As filed with the Securities and Exchange Commission on March 9, 2011
Registration Statement No. 333-79315
UNITED STATES
SECURITIES AND EXCHANGE COMMISSION
Washington, D.C. 20549
Post-Effective Amendment No. 1 to
FORM S-8
REGISTRATION STATEMENT
UNDER THE SECURITIES ACT OF 1933
DEL MONTE FOODS COMPANY
(Exact Name of Registrant as Specified in Its Charter)
Delaware (State or Other Jurisdiction of Incorporation or Organization) | 13-3542950 (I.R.S. Employer Identification No.) |
One Maritime Plaza, San Francisco, California 94111
(Address of Principal Executive Offices) (Zip Code)
Del Monte Foods Company
Non-Employee Director and Independent Contractor
1997 Stock Incentive Plan
Del Monte Foods Company
Directors’ Fee Plan
Del Monte Foods Company
1998 Stock Incentive Plan
(Full Titles of the Plans)
James Potter, Esq.
Senior Vice President, General Counsel and Secretary
One Maritime Plaza
San Francisco, California 94111
(Name and Address of Agent For Service)
(415) 247-3000
(Telephone Number, Including Area Code, Of Agent For Service)
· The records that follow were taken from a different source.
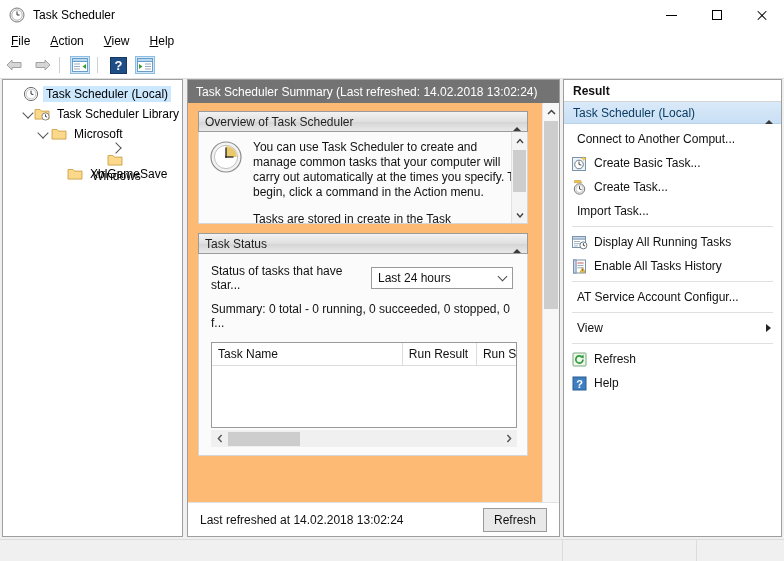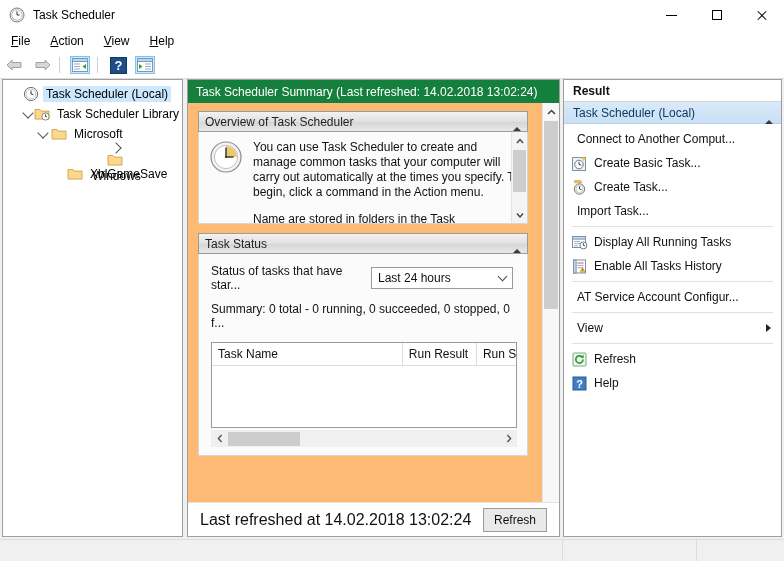--- a/index.html
+++ b/index.html
@@ -113,21 +113,21 @@
   }
   .chev { display:inline-block; width:7px; height:7px; border-right: 1.6px solid #555; border-bottom: 1.6px solid #555; }
   .chev.down { transform: rotate(45deg); margin-top:-3px; }
   .chev.right { transform: rotate(-45deg); margin-left:-2px; }
   .folder-ico { width: 16px; height: 16px; margin-right: 4px; }
   .clock-ico { width: 16px; height: 16px; margin-right: 4px; }
 
   
   .center-header {
     position: absolute; left: 0; top: 0; width: 371px; height: 23px;
-    background: #15803d;
+    background: #737373;
     color: #ffffff; font-size: 12px;
     display: flex; align-items: center; padding-left: 8px; box-sizing: border-box;
   }
   .center-body {
     position: absolute; left: 0; top: 23px; width: 371px; height: 409px;
     background: #fdba74; overflow: hidden;
   }
   .vscroll-outer {
     position: absolute; right: 0; top: 23px; width: 17px; height: 409px;
     background: #f7f7f7; border-left: 1px solid #e6e6e6; box-sizing: border-box;
@@ -189,21 +189,21 @@
   }
   .hs-arrow { width:17px;height:17px;display:flex;align-items:center;justify-content:center;color:#606060;font-size:10px;}
   .hs-thumb { height:14px; background:#cdcdcd; }
 
   .center-footer {
     position: absolute; left: 0; bottom: 0; width: 371px; height: 34px;
     background: #ffffff; border-top: 1px solid #e2e2e2;
     display: flex; align-items: center; justify-content: space-between;
     padding: 0 12px; box-sizing: border-box;
   }
-  .footer-text { font-size: 16px; color: #111; }
+  .footer-text { font-size: 12px; color: #111; }
   .btn {
     min-width: 60px; height: 24px; border: 1px solid #9a9a9a; background: #e9e9e9;
     font-size: 12px; color: #111; display:flex;align-items:center;justify-content:center;
     padding: 0 10px; box-sizing: border-box;
   }
 
   
   .actions-title {
     height: 22px; background: #ffffff; border-bottom: 1px solid #d4d4d4;
     display: flex; align-items: center; padding-left: 9px; box-sizing: border-box;
@@ -405,21 +405,21 @@
               <circle cx="17" cy="17" r="11.6" fill="#ffffff" stroke="#b0b0b0" stroke-width="0.8"></circle>
               <path d="M17 17 L17 6.2 A10.8 10.8 0 0 1 27.8 17 Z" fill="#e9c96a"></path>
               <line x1="17" y1="17" x2="17" y2="7.5" stroke="#2f2f2f" stroke-width="1.4"></line>
               <line x1="17" y1="17" x2="24.5" y2="17" stroke="#2f2f2f" stroke-width="1.4"></line>
               <circle cx="17" cy="17" r="1.1" fill="#2f2f2f"></circle>
             </svg>
           </span>
           <div class="ov-text">
             <div>You can use Task Scheduler to create and manage common tasks that your computer will carry out automatically at the times you specify. To begin, click a command in the Action menu.</div>
             <div style="height:12px;"></div>
-            <div>Name are stored in folders in the Task</div>
+            <div>Tasks are stored in create in the Task</div>
           </div>
           <div class="ov-scroll">
             <div class="sb-arrow" style="width:16px;">
               <svg width="8" height="6" viewBox="0 0 8 6">
                   <polyline points="1,5 4,1.5 7,5" fill="none" stroke="#444" stroke-width="1.4"></polyline>
                 </svg>
             </div>
             <div class="ov-thumb"></div>
             <div class="sb-arrow" style="width:16px;position:absolute;bottom:0;left:0;">
               <svg width="8" height="6" viewBox="0 0 8 6">

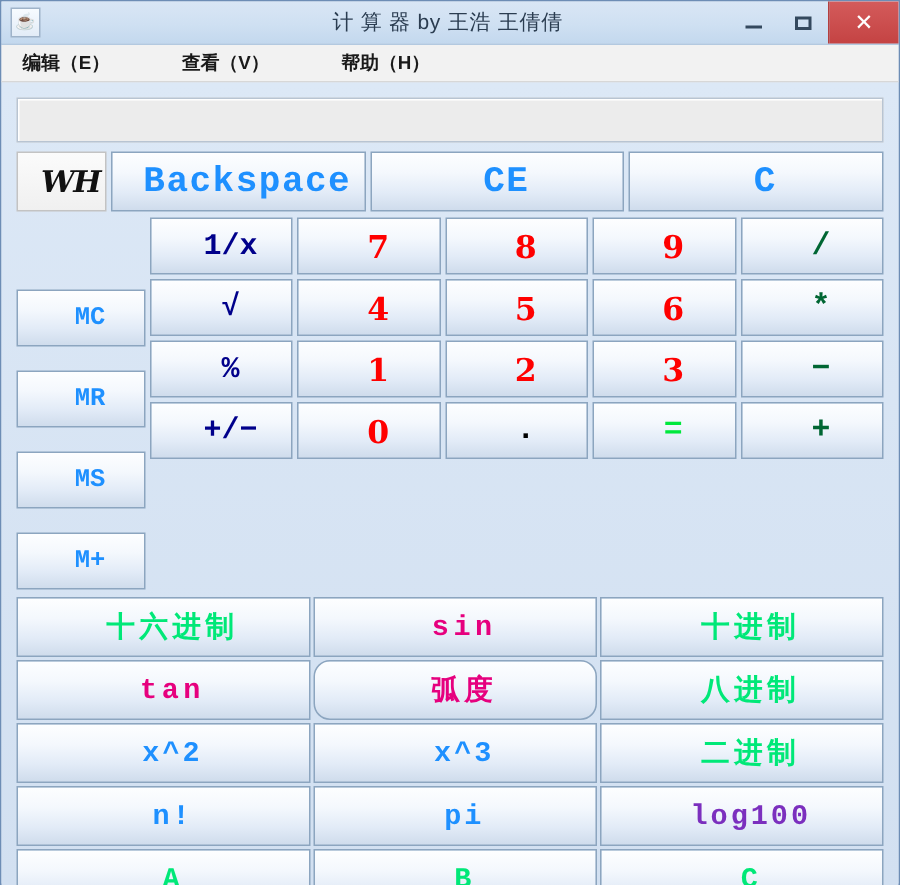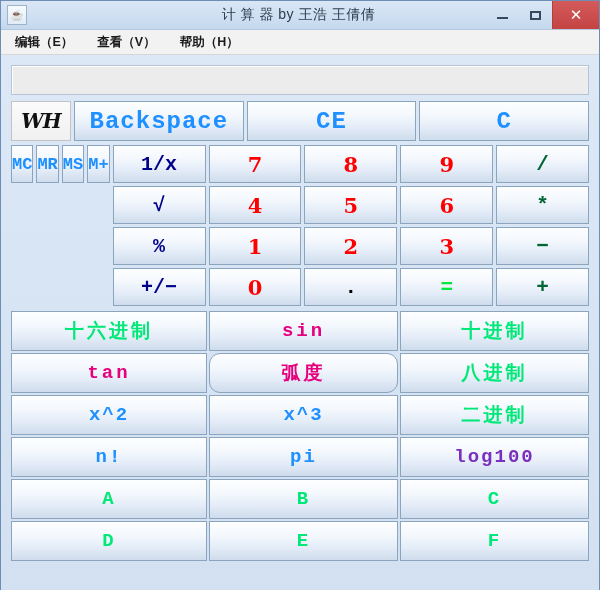--- a/index.html
+++ b/index.html
@@ -86,20 +86,21 @@
   }
 
   
   .menubar {
     height: 24px;
     background: #f2f2f2;
     border-bottom: 1px solid #d7d7d7;
     display: flex;
     align-items: center;
     padding-left: 6px;
+    gap: 24px;
   }
   .menu-item {
     font-size: 12.5px;
     color: #1a1a1a;
     font-weight: bold;
     padding: 2px 8px;
     margin-right: 8px;
     white-space: nowrap;
   }
 
@@ -135,20 +136,21 @@
     border: 1px solid #8ca5bf;
     background: linear-gradient(to bottom, #fdfeff 0%, #f4f8fd 35%, #e2ebf7 70%, #cfdcec 100%);
     display: flex;
     align-items: center;
     justify-content: center;
     font-family: "Liberation Mono", monospace;
     font-weight: bold;
     user-select: none;
     overflow: hidden;
     white-space: nowrap;
+    padding-left: 12px;
   }
 
   
   .toprow {
     display: flex;
     gap: 3px;
     margin: 0 2px 4px 2px;
     height: 40px;
   }
   .logo-btn {
@@ -167,22 +169,23 @@
 
   
   .keypad {
     display: flex;
     gap: 3px;
     margin: 0 2px 5px 2px;
   }
   .mem-col {
     flex: 0 0 86px;
     display: flex;
-    flex-direction: row;
-    gap: 3px;
+    flex-direction: column;
+    gap: 16px;
+    margin-top: 48px;
   }
   .main-grid {
     flex: 1 1 0;
     display: grid;
     grid-template-columns: repeat(5, 1fr);
     grid-auto-rows: 38px;
     gap: 3px;
   }
   .mem-col .btn { height: 38px; font-size: 17px; color: #1e90ff; }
Indicate by check mark whether the registrant is a large accelerated filer, an accelerated filer, a non-accelerated filer, or a smaller reporting company. See the definitions of “large accelerated filer,” “accelerated filer” and “smaller reporting company” in Rule 12b-2 of the Exchange Act.
Large accelerated filerþ | Accelerated filer¨ | |
Non-accelerated filer ¨ (Do not check if a smaller reporting company) | Smaller reporting company¨ |
EXPLANATORY NOTE
DEREGISTRATION OF SECURITIES
This Post-Effective Amendment No. 1 is an amendment to the Registration Statement on Form S-8 (Reg. No. 333-79315) (the “Registration Statement”) of Del Monte Foods Company (the “Company”). Effective as of March 8, 2011 (the “Effective Time”), pursuant to the Agreement and Plan of Merger, dated as of November 24, 2010, among the Company, Blue Acquisition Group, Inc. and Blue Merger Sub Inc. (“Merger Sub”), Merger Sub merged with and into the Company with the Company being the surviving corporation (the “Merger”) and all issued and outstanding shares of common stock of the Company, other than certain excluded shares, converted into the right to receive cash. As a result of the Merger, the offerings under the Registration Statement have been terminated. In accordance with the undertakings made by the Company to remove from registration, by means of a post-effective amendment, any of the securities registered under the Registration Statement which remain unsold at the termination of the offerings, the Company hereby removes from registration all securities registered under the Registration Statement which remained unsold as of the Effective Time.
SIGNATURES
Pursuant to the requirements of the Securities Act of 1933, and Rule 478 thereunder, the registrant certifies that it has reasonable grounds to believe that it meets all of the requirements for filing on Form S-8 and has duly caused this Post-Effective Amendment No. 1 to the Registration Statement to be signed on its behalf by the undersigned, thereunto duly authorized, in the City of San Francisco, State of California on this 9th day of March, 2011.
DEL MONTE FOODS COMPANY | ||||
By: | /s/ James Potter | |||
James Potter | ||||
Secretary |
Note: No other person is required to sign this Post-Effective Amendment No. 1 to the Registration Statement in reliance on Rule 478 of the Securities Act of 1933.